The SpeechManager was provided to allow the TextToSpeech Server operating system parameters to be optimised for different systems, because no particular setting of priorities, initial silence fill, and so on, could be right for all systems. In particular, in networked systems, or systems with a high compute load from other tasks, the speech would sometimes crackle due to interference from other tasks. The SpeechManager, which could only be run as root, allowed the TextToSpeech Server to be restarted, and the various parameters controlling priority and so on to be set to new values to avoid crackling whilst minimising the use of system resources. These functions are almost certainly obsolete these days, given the increased compute-power available. Some functions (such as reporting the version of the main dictionary in use, or restarting the TextToSpeech Server) may still be required in some form. The SpeechManager was written by Craig Schock. It has not been ported.
An applet that was provided to allow any of the TextToSpeech Kits to be registered, using a password, and was run under the root account. The original function is now obsolete, but may be useful, in revised form, as a way of building user groups for the ported system. It was written by Craig Schock. It has not been ported.
The TrilliumSoundEditor is speech editor and analysis program intended to provide a more versatile replacement for the publicly available Sonagram program written by Hiroshi Momose. Although TrilliumSoundEditor was never completely finished, it provided the basic spectrographic analysis functionality required for speech development and could be finished/upgraded/ported at some point in the future. The program was written by Craig Schock. None of the TrilliumSoundEditor has yet been ported, but the source is available. With the advent of Praat (see the Monet manual in the initial distribution of gnuspeech), the Trillium Sound Editor is probably redundant.
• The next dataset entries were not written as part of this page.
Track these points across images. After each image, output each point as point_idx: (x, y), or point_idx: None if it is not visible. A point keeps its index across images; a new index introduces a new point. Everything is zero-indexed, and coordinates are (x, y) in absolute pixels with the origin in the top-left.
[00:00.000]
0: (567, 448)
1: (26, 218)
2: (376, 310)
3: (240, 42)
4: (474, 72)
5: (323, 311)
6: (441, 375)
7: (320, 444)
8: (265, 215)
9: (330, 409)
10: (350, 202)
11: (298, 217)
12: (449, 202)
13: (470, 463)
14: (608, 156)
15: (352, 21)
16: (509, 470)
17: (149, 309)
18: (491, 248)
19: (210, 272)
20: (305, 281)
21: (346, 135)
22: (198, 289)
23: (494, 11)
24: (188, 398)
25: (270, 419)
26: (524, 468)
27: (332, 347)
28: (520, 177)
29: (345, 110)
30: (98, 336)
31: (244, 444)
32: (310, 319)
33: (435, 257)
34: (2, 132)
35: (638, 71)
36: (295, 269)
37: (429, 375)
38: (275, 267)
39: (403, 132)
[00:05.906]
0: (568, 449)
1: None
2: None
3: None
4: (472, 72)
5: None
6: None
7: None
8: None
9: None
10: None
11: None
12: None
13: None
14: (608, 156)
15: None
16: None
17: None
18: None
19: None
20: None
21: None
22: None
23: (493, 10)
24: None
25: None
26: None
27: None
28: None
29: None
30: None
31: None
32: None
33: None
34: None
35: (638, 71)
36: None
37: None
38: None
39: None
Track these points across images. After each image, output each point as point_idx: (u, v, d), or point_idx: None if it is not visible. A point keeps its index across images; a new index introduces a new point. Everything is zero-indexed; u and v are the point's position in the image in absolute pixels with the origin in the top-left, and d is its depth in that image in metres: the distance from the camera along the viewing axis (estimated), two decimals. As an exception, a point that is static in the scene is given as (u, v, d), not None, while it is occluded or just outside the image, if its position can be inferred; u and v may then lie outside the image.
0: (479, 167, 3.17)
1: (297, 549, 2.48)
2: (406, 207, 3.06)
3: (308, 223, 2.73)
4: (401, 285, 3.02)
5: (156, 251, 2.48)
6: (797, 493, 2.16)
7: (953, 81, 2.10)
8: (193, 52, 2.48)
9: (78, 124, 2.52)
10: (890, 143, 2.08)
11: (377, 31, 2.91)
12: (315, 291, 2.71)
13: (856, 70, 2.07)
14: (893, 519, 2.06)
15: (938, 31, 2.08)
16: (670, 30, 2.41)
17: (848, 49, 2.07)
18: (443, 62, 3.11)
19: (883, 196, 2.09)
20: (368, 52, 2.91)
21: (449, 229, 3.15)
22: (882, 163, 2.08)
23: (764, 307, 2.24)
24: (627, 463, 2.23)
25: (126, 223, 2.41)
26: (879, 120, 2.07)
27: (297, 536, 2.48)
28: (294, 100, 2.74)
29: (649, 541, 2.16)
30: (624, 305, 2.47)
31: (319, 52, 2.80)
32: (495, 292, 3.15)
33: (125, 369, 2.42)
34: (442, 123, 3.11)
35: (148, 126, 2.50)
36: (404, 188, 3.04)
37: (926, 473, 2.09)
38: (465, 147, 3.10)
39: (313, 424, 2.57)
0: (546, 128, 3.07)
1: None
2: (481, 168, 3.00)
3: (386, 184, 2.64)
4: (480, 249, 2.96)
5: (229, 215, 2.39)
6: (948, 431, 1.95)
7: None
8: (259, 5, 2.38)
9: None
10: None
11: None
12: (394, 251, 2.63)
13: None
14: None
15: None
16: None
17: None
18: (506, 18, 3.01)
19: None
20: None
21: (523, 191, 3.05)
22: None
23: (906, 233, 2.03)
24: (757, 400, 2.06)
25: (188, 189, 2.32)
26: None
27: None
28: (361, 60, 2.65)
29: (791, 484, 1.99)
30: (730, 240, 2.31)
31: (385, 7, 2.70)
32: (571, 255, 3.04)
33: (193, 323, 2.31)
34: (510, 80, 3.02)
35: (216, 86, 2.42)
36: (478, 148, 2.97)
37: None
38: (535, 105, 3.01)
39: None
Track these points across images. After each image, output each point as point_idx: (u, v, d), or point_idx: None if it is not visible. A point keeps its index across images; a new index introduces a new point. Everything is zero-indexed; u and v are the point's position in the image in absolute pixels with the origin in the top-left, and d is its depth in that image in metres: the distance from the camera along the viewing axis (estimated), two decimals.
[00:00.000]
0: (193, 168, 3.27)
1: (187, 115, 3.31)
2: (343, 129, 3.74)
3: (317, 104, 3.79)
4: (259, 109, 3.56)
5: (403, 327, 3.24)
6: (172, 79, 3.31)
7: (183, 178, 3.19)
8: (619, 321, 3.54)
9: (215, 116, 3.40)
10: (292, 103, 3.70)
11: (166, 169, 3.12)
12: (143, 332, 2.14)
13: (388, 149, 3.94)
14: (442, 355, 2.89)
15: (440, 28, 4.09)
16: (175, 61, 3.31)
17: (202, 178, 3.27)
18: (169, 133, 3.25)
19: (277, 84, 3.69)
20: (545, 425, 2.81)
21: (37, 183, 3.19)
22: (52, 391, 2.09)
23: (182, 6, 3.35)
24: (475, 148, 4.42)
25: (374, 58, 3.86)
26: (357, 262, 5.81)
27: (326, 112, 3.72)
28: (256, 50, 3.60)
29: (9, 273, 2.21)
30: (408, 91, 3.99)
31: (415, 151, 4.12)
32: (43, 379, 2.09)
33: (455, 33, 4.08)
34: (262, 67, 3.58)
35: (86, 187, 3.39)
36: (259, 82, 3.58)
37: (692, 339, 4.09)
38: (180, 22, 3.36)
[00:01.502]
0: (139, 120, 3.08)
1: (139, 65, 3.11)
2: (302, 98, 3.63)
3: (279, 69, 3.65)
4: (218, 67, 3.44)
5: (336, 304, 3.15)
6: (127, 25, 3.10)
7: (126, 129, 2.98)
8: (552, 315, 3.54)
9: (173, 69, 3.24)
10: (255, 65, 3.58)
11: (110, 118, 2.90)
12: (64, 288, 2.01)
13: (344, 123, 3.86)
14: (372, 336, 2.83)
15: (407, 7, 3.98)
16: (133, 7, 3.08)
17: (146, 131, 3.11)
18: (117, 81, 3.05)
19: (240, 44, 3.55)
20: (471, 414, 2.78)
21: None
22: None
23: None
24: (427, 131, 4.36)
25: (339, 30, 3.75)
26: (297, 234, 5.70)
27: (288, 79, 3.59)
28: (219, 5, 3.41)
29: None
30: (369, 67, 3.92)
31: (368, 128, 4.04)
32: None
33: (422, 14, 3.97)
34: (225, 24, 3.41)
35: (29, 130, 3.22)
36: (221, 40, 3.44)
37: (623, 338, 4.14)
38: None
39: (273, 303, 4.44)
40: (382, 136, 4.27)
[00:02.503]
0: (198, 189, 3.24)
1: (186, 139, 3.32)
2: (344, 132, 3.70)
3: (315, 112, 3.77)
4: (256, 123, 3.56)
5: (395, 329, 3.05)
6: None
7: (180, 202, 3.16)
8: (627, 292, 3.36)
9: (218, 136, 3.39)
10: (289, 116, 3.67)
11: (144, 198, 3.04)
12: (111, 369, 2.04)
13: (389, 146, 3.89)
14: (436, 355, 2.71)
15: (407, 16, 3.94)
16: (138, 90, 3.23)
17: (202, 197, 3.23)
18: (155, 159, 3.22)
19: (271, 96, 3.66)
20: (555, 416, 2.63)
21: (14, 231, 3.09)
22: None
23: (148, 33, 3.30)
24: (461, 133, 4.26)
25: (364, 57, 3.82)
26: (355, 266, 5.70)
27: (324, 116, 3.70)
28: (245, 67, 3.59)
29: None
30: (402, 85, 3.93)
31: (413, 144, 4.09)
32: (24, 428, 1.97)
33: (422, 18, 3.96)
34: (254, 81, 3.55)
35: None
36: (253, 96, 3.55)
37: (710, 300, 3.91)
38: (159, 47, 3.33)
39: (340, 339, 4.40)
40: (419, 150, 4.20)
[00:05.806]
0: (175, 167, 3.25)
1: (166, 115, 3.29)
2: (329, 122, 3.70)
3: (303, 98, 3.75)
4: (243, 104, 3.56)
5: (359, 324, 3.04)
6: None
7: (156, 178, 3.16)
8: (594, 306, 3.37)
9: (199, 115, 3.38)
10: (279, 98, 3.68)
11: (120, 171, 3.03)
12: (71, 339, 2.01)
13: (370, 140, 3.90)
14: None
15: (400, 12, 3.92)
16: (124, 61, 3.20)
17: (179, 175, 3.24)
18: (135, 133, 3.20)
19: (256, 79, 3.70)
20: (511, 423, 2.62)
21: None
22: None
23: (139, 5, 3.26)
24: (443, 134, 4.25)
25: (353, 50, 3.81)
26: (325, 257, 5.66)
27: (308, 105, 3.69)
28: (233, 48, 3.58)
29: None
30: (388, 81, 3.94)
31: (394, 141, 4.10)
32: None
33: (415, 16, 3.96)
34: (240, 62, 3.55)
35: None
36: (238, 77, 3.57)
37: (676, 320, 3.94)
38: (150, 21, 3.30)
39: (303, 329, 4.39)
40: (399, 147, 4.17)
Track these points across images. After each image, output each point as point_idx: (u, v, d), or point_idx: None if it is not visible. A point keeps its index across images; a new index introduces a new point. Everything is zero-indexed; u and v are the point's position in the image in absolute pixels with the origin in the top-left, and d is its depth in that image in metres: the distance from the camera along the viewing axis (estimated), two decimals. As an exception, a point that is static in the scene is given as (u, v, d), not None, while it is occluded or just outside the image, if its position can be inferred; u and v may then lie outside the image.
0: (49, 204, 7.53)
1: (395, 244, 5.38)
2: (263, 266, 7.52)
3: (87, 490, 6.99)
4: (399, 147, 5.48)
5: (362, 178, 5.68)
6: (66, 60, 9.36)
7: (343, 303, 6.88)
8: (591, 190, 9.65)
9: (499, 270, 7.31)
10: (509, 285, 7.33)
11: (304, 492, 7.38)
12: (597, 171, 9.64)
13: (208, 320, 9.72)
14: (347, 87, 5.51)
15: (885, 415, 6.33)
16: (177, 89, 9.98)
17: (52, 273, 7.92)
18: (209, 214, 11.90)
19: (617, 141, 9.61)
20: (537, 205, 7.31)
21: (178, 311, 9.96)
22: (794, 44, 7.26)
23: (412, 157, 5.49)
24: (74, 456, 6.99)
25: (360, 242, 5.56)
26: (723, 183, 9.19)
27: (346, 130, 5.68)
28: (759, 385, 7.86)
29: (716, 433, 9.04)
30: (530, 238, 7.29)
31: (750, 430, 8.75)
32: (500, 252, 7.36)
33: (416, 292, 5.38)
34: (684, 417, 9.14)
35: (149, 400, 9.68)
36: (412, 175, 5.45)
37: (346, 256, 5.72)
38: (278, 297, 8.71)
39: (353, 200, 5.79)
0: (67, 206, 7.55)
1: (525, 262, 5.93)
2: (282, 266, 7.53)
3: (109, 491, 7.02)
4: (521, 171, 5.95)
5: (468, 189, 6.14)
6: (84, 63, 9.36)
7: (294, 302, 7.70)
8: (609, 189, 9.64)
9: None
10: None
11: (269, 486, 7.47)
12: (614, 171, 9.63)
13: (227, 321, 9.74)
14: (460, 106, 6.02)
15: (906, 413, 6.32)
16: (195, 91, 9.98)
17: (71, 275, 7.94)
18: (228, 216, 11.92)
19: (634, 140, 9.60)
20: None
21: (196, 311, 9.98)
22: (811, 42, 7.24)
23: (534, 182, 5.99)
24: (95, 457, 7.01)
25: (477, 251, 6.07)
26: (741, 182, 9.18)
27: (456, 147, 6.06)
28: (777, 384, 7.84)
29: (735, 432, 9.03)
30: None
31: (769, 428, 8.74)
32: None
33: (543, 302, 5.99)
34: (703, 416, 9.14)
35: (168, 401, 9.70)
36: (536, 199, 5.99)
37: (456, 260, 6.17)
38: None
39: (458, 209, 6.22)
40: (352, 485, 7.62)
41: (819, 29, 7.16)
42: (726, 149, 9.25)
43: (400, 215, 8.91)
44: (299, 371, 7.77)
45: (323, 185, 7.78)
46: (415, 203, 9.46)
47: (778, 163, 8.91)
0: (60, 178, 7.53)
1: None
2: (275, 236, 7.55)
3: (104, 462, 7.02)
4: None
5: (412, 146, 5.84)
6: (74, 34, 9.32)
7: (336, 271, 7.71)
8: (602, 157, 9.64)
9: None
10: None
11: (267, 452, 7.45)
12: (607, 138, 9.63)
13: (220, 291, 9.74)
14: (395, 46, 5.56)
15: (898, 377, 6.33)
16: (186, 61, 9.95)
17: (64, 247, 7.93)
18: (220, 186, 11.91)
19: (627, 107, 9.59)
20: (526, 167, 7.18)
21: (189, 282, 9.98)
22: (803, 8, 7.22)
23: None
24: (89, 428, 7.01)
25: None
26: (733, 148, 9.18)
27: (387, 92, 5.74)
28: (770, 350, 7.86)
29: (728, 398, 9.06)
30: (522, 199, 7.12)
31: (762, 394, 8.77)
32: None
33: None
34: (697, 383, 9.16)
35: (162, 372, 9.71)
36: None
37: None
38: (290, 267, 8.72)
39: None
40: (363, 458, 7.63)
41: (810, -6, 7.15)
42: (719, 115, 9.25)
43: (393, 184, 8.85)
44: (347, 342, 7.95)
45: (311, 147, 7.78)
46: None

In summary, much of the core software has been, and some is being ported to the Mac under OS/X, and GNU/Linux under GNUStep. All sources and builds for the current work are currently in the Git repository, with older material in the SVN repository under three branches (for the Next, Mac OS X, and GNU/Linux under GNUStep versions—see below). Speech may be produced from input text. The development facilities for managing and creating new language databases, or modifying the existing English database for text-to-speech lack mainly the file writing components. The gnuspeech facilities also provide the tools needed for psychophysical and linguistic experiments. TRAcT, which gives direct access to the tube model, functional—a few of the logarithmic data displays remain to be finished, and clean-up is needed. Some accessory tools are available. As well as the acknowledgements above, Greg Casamento, Adam Fedor and the Savannah Hackers provided valuable support getting the gnuspeech project established, as well as initial work that facilitated the port, including making ubiquitous and tedious changes to the entire NeXT source code to bring it up to OpenStep standards. This work and support is gratefully acknowledged. It involves a lot of effort but is largely invisible to all but the developers involved, and made the actual port to OS X and GNUStep much less painful.